A.N. Chandurkar, J. -
(1.) The only point which has been argued in these two cases is that a prosecution under Sec. 139 of the Maharashtra Municipalities Act, 1965 (hereinafter referred to as the Act) cannot be instituted unless a bill as required by Sec. 138 of the Act is presented by the Municipal Council. The two applicants in these revision applications claim to be partners of a partnership firm. Both of them are being prosecuted under Sec. 139 of the Act on the allegation that on 12 -4 -1970 and 14 -4 -1970 they imported 90 quintals of sugar within the municipal limits of Buldana without payment of octroi which they were bound to pay In respect of the sugar imported on 12 -4 -1970 the applicants were liable to pay, according to the Municipal Council, Rs. 128.12 by way of octroi, and in respect of the sugar brought in on 14 -7 -1970 the octroi payable was Rs. 137.50. The complaint filed by the Municipal Council states that octroi was imposed under Sec. 103 (1) (b) of the Act. It was also recited in the complaint that both the accused were given notice under Sec. 337 (1) of the Act and information was called for but the accused had failed to comply with the notices and had willfully supplied false information and they had committed an offence under Sec. 137 read with Sec. 299 of the Act (section 259 appears to be a mistake). A preliminary objection seems to have been taken by the accused in both the cases. The only objection which is material for the purposes of these revision applications is that, according to the accused, the prosecution was not maintainable inasmuch as no bill of the said tax has been tendered to the accused as required by the mandatory provisions of Sec. 138 of the Act before launching the prosecution under Sec. 139. This objection has been rejected by the trying Magistrate and the revision applications filed by the two accused were rejected by the Sessions Judge, Buldana.
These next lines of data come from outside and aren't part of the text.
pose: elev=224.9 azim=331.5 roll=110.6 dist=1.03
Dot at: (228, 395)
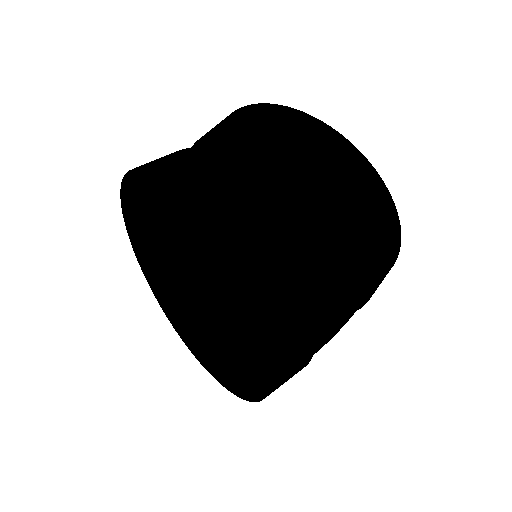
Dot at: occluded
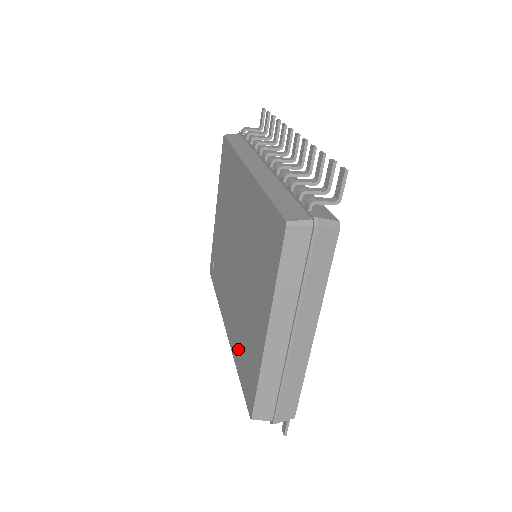
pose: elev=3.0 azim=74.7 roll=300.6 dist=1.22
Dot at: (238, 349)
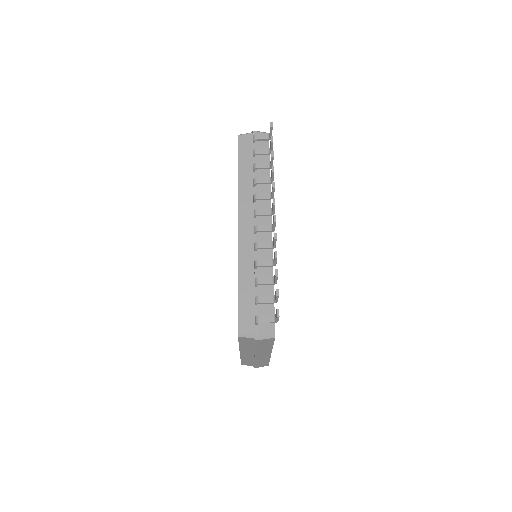
Dot at: occluded
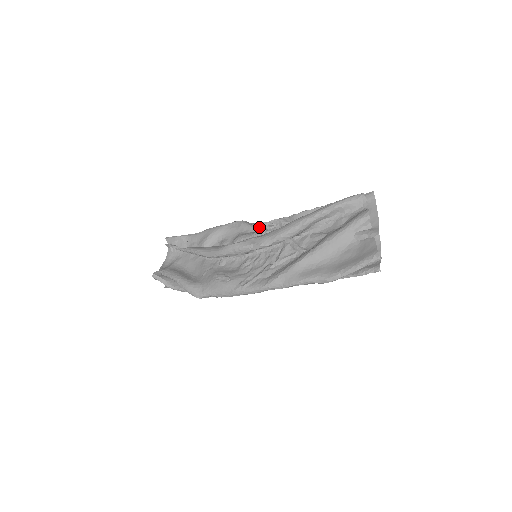
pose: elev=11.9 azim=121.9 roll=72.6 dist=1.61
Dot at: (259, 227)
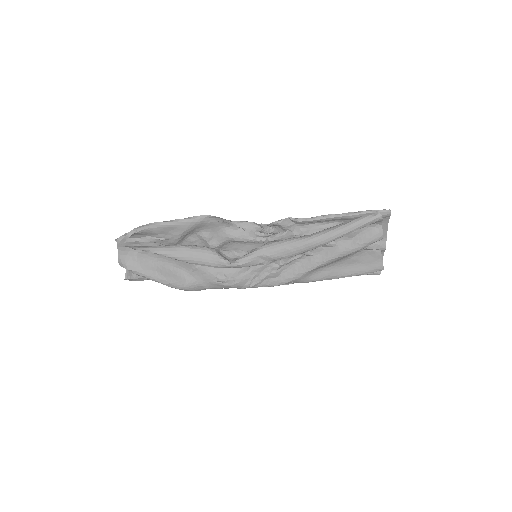
Dot at: (254, 229)
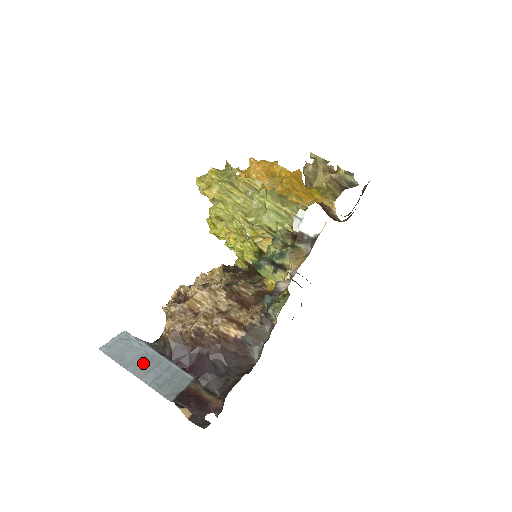
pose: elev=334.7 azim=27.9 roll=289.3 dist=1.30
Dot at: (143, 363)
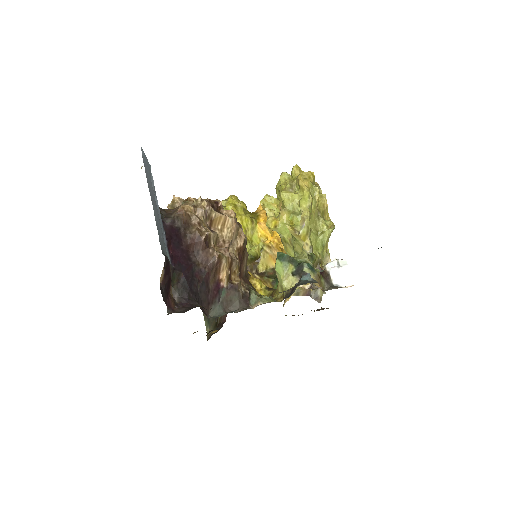
Dot at: occluded
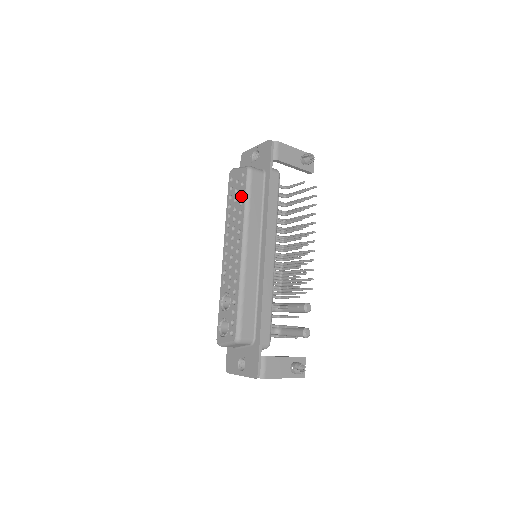
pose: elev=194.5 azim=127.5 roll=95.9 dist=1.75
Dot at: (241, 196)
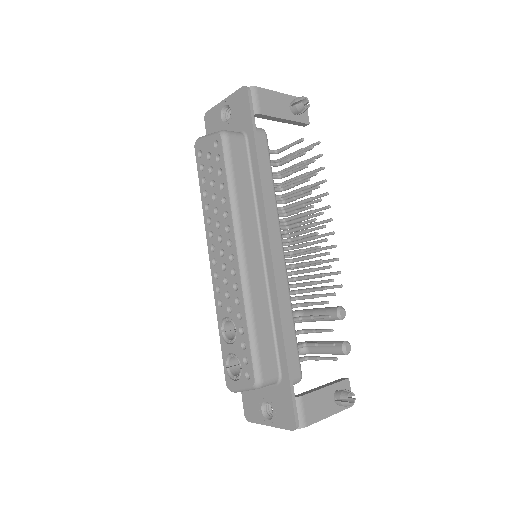
Dot at: (220, 176)
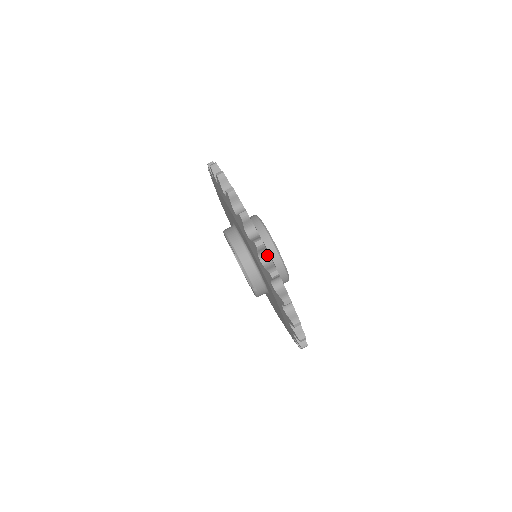
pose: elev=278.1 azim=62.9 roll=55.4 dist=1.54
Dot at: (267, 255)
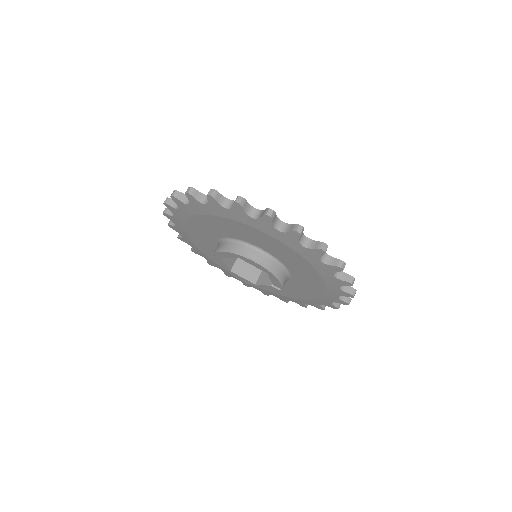
Dot at: occluded
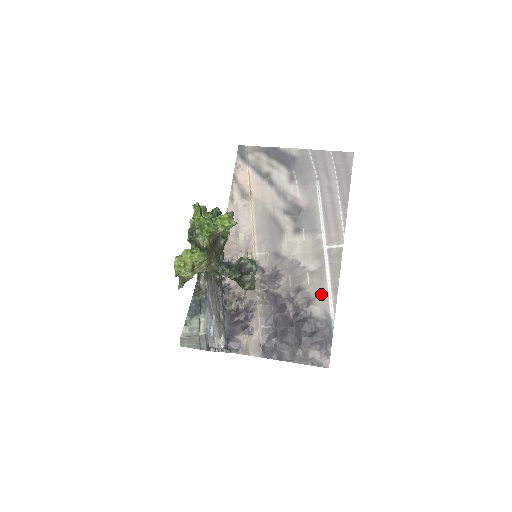
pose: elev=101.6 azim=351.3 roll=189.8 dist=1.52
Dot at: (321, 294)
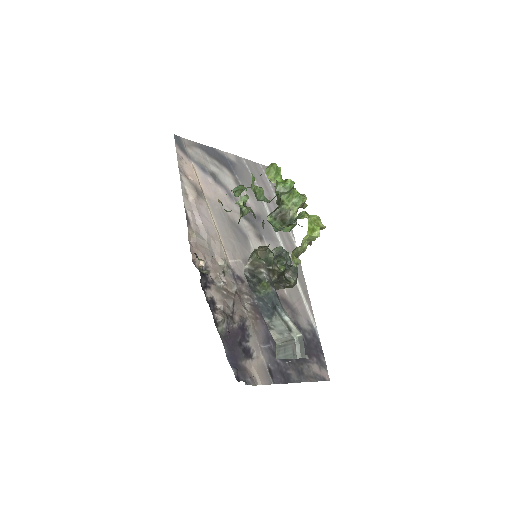
Dot at: (299, 303)
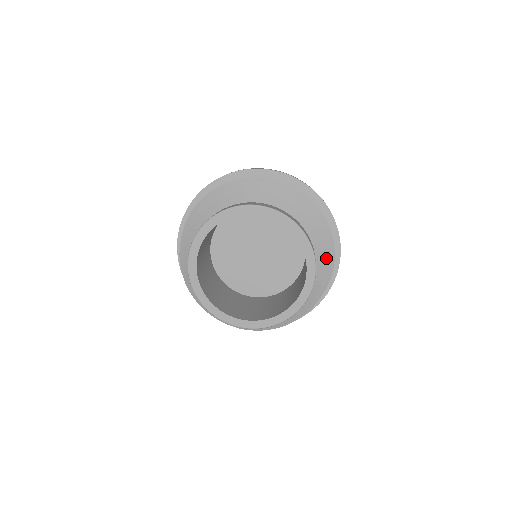
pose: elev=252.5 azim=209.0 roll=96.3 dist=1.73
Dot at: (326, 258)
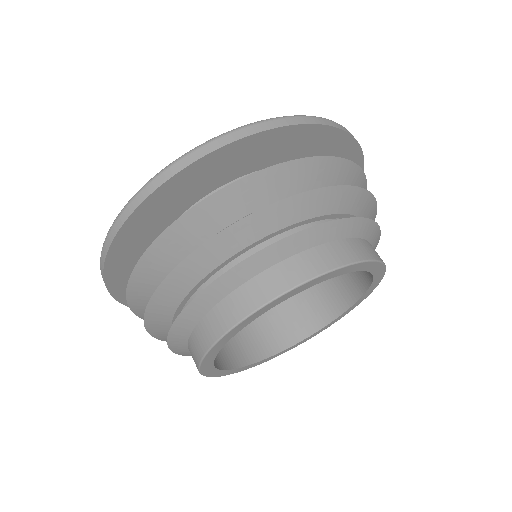
Dot at: (337, 199)
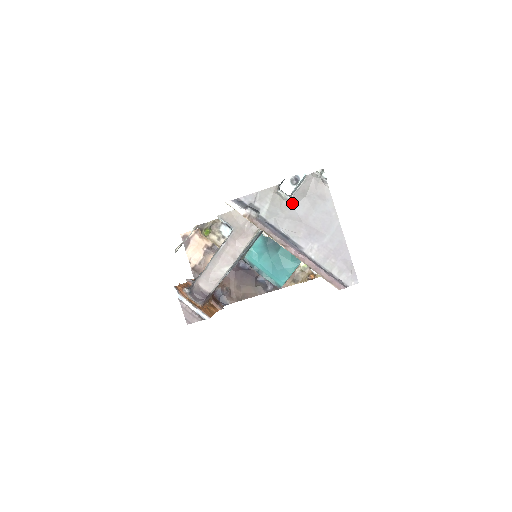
(2.) It is contended before me on behalf of the applicants that under Sec. 137 of the Act power is given to an officer authorised by the Chief Officer to require a person bringing into or receiving from beyond the octroi limits of the Council any animal or goods on which octroi is payable, to furnish any information with regard to the animal or goods which have been brought within the municipal limits without paying octroi and under Sec. 138 of the Act, a bill demanding the octroi which such person was liable to pay has to be presented to that person. The argument is that Sec. 139 follows Sec. 138 and the scheme of the Act must, therefore, be so construed that a prosecution under Sec. 139 was not contemplated unless a bill as required by Sec. 138 has been presented. According to the learned counsel, no such bill was ever presented and, therefore, the prosecution under Sec. 139 could not go on. It is not disputed that a bill as required by Sec. 138 was not presented to the two accused in respect of the octroi which they were liable to pay. The question which, therefore, falls to be considered is whether the launching of the prosecution under Sec. 139 of the Act is dependent on action being taken against a person who is charged with the evasion of octroi under Sec. 137 and 138 of the Act. It is necessary to reproduce these three relevant provisions of the Act which are as follows ;
137.(1) A person bringing into or receiving from beyond the octroi limits of a Council any animal or goods on which octroi is payable shall, when required by an officer authorised in this behalf by the Chief Officer and so far as may be necessary for ascertaining the amount of tax chargeable, -
(a) Permit that officer to inspect, examine weigh and otherwise deal with such animal or goods;
(b) communicate to that officer any information and exhibit to him any bill, invoice or document of a like nature, which he may possess relating to such animal or goods; and
(c) make a declaration in writing to that officer regarding the correctness and accuracy of the document shown to him.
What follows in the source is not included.